Abstract
Mermelstein and colleagues conducted a mixed-methods study examining Black men’s knowledge, attitudes, and beliefs about prostate cancer and their sources of health information, aiming to inform educational interventions (Mermelstein et al., 2025). While education is certainly needed, the more urgent audience may be screening advocates within the medical community, whose assumptions about the benefits of screening have been widely, and in my view, mistakenly accepted.
As Dr. Lucassen has argued, many prostate cancer screening studies lack appropriate control groups and fail to use overall survival (OS) as the primary endpoint (Lucassen et al., 2025). Such studies may demonstrate feasibility but cannot establish clinical benefit. These points are basic and well-established in textbooks. It is surprising that such fundamental issues have been overlooked within the medical community involved in prostate cancer screening. This oversight stems from the fact that the natural course of OS in screen-detected prostate cancer has not been shown to be worse than that of otherwise healthy individuals (Takahashi, 2024), making it difficult to design “scientifically sound” trials in practice.
As a result, much of the literature consists of case series and feasibility or pilot studies—designs that rank low in the evidence hierarchy and should not be regarded as definitive. The most rigorous studies are three randomized controlled trials—The Prostate, Lung, Colorectal and Ovarian (PLCO), The European Randomized Study of Screening for Prostate Cancer (ERSPC), and Cluster randomised triAl of PSA testing for Prostate cancer (CAP)—which, despite differences in design and methodology, consistently show no improvement in OS (Grossman et al., 2018). This constitutes Level 1 evidence. Proponents of screening, including many urologists, often cite the ERSPC’s reduction in prostate cancer-specific mortality as evidence of benefit (Mermelstein et al., 2025; Pinsky & Parnes, 2023). However, cancer-specific mortality is a problematic endpoint (Penston, 2011): Cancer-specific mortality is a common data point in registry and epidemiological studies; however, it is based on the subjective judgment of the physician who certifies the cause of death. In clinical trials, it is essential to accurately identify the cause of death and define cancer-specific mortality within that context. However, in practice, this is often not feasible. In younger populations with few competing risks, OS may approximate cancer-specific survival; however, this approximation fails in older adults.
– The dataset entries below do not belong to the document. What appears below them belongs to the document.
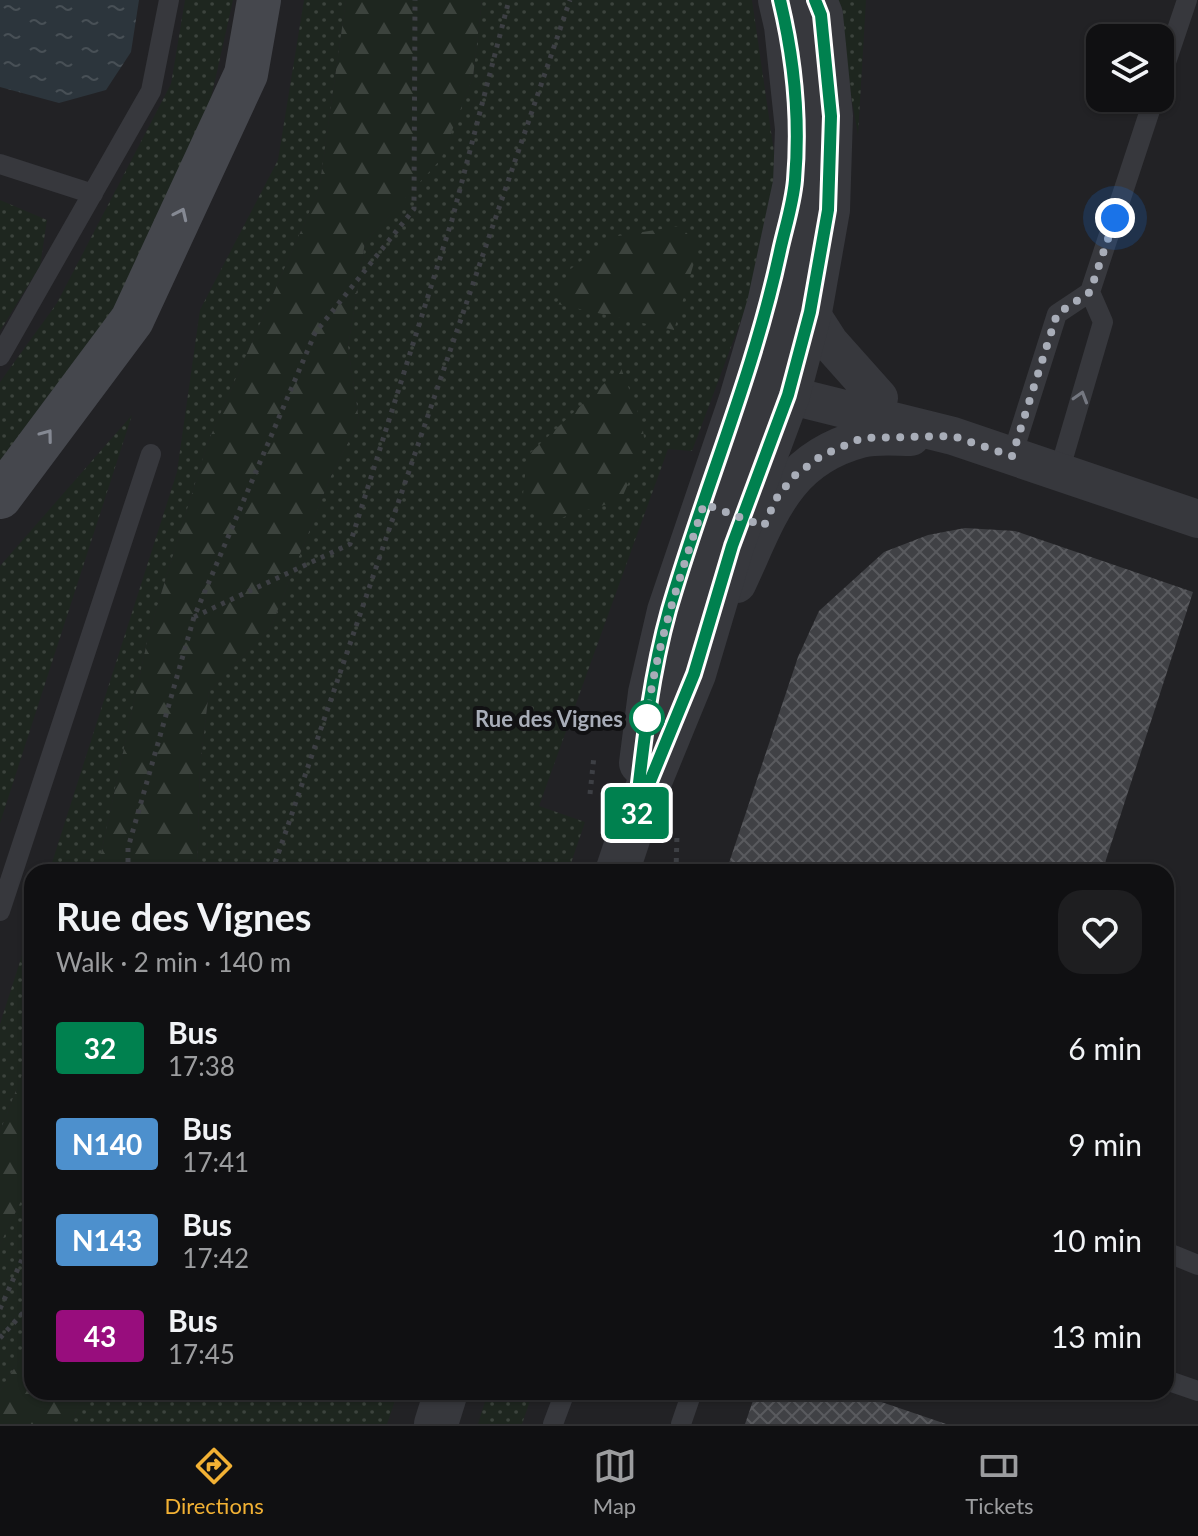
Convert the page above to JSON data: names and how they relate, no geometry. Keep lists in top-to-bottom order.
{
  "places": ["Rue des Vignes"],
  "lines": ["bus line 32"],
  "page": {
    "on_map": "32",
    "heading": ["Rue des Vignes", "Walk · 2 min · 140 m"],
    "list": [
      {
        "mark": "32",
        "name": "Bus",
        "note": "17:38",
        "value": "6 min"
      },
      {
        "mark": "N140",
        "name": "Bus",
        "note": "17:41",
        "value": "9 min"
      },
      {
        "mark": "N143",
        "name": "Bus",
        "note": "17:42",
        "value": "10 min"
      },
      {
        "mark": "43",
        "name": "Bus",
        "note": "17:45",
        "value": "13 min"
      }
    ],
    "tabs": ["Directions", "Map", "Tickets"]
  }
}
An endpoint that is difficult to ascertain reliably cannot be used as the foundation of evidence.
Although Black men experience higher prostate cancer mortality, screen-detected cancers are not the same as the clinically lethal cancers that lead to death (Takahashi, 2024). Current evidence indicates that screening does not reduce mortality or extend lifespan (Bretthauer et al., 2023; Grossman et al., 2018).
Offering an intervention without demonstrated benefit to otherwise healthy people should be regarded as human subjects research. If prostate cancer screening is to be promoted—whether for Black men or any other group—it must adhere to the Helsinki Declaration: provide clear, advance information about the unproven benefits, incorporate appropriate control groups, and designate OS as the primary endpoint. Without these measures, we will continue to accumulate data of limited scientific value. Furthermore, the costs of such trials should be borne by the investigators, not by participants or publicly funded insurance programs.
Mermelstein et al. suggest that Black individuals, along with other participants in screening studies, seek trustworthy communities and health care providers (Mermelstein et al., 2025). The trust of Black individuals, as well as of the general healthy population undergoing prostate cancer screening, can only be earned through a rigorous commitment to medical ethics and scientific integrity.